Unfortunately, this is true. In my experience as a GM, some players love bad things and consequences, and others just want to be heroes. As a GM, it’s not my place to judge – it’s to provide the frame for the story they want to tell, and mesh it in with the one I am telling.
So what I often do is offer choice. As an example, I just finished a quite epic scene in which the characters all died at the end. In death, they were returned to their own timeline and bodies, so no lasting damage.
Or at least, the choice of no lasting damage. Because how do you cope with experiencing a cold, wet, traumatic death on a sinking ship in the Atlantic? With knowing you just spent 24 hours trying to save that ship, and it’s still bloody sinking?
There’s a choice there, to opt out and be like, hey, that’s any day ending in y. And there’s the choice all the players made – traumatic death poses, lots of grief and misery to explore in follow-up scenes, and utter devastation all around. They hurt their own characters far more than I ever would have dared.
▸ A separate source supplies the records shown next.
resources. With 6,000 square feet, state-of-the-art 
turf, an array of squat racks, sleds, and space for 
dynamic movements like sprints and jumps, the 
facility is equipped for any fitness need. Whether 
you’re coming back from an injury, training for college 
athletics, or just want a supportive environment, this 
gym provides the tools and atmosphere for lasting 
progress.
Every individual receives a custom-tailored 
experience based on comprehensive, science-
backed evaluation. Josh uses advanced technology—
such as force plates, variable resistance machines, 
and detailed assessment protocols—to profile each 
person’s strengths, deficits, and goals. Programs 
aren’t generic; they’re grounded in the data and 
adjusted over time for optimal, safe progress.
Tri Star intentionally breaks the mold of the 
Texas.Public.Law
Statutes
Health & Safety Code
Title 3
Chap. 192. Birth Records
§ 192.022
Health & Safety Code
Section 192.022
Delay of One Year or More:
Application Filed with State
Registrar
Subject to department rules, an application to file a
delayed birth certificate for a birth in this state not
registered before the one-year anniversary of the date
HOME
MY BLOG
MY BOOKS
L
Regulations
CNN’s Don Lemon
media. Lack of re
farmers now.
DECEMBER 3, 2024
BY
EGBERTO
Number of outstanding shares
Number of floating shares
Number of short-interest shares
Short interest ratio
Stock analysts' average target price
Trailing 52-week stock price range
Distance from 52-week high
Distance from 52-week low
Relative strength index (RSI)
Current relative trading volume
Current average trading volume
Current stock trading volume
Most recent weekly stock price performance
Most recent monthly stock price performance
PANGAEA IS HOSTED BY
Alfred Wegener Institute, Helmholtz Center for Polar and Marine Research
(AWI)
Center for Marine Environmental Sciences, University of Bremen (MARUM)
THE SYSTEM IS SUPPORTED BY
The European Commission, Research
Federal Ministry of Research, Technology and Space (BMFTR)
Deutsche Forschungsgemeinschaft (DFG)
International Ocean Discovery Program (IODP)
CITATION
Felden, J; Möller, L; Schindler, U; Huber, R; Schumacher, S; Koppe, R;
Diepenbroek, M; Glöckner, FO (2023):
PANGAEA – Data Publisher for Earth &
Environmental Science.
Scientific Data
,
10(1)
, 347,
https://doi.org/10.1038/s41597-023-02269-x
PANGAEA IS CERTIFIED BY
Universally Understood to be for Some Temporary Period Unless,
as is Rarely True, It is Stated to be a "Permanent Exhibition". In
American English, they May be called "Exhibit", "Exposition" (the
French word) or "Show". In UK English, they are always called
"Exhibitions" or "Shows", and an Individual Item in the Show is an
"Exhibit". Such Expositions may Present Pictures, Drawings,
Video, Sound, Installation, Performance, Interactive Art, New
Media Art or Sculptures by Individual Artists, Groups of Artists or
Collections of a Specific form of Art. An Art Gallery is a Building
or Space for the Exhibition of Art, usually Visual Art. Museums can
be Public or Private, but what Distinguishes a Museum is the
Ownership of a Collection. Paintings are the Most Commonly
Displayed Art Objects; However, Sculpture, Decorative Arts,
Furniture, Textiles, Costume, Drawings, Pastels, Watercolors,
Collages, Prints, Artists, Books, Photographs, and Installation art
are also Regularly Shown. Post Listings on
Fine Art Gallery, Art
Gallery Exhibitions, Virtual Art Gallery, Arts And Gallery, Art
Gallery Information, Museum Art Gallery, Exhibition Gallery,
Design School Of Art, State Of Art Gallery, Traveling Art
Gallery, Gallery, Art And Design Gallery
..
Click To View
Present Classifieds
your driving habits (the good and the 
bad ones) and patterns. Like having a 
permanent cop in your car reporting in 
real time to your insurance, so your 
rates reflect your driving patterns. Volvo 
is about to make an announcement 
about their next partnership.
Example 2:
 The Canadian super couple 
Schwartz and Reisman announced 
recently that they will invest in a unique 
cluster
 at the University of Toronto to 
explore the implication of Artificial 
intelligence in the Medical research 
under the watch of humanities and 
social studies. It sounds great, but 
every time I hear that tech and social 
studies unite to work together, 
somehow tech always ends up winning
Which is just the way I want it. If somebody felt it was all too much, they could just ignore the trauma part and wake up with fewer memories or not too affected. Or they could go all overboard and require all kinds of drinking binges, psychotherapy and comfort cuddles for weeks after. All up to them. And nowhere in that did I have to sit down and try to judge how far I could and should go.
I find that most players are afraid of losing control. They’re afraid of being subjected to a story that isn’t fun to them. They’re not afraid of bad things happening to characters – they’re afraid to be ground into the dirt for no reason other than the GM or other player getting their jollies. And that, in my view, is a quite valid fear.